» **REQUIREMENT**:
Count how many lines of the records contain the string "bottom", matching case exactly, and reply with the number alone.

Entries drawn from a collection
****************************************
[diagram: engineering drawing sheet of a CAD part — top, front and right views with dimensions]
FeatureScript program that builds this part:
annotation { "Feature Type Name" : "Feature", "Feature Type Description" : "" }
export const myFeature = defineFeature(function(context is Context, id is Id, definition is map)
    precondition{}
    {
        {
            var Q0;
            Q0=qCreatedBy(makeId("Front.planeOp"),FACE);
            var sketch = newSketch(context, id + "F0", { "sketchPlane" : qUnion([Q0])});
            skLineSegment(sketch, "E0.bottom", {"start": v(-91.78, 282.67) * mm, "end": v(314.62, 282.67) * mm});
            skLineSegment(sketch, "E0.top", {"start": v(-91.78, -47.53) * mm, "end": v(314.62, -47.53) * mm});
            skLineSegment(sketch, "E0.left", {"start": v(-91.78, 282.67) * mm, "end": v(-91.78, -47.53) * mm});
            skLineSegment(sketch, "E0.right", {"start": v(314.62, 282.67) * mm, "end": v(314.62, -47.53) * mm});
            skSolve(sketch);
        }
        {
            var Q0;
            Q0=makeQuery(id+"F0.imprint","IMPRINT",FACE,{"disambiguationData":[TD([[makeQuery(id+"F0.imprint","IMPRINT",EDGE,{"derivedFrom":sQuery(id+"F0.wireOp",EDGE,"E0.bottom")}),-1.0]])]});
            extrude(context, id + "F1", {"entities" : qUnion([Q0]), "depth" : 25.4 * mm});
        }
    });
****************************************
» **SOLVED EXERCISE**:
2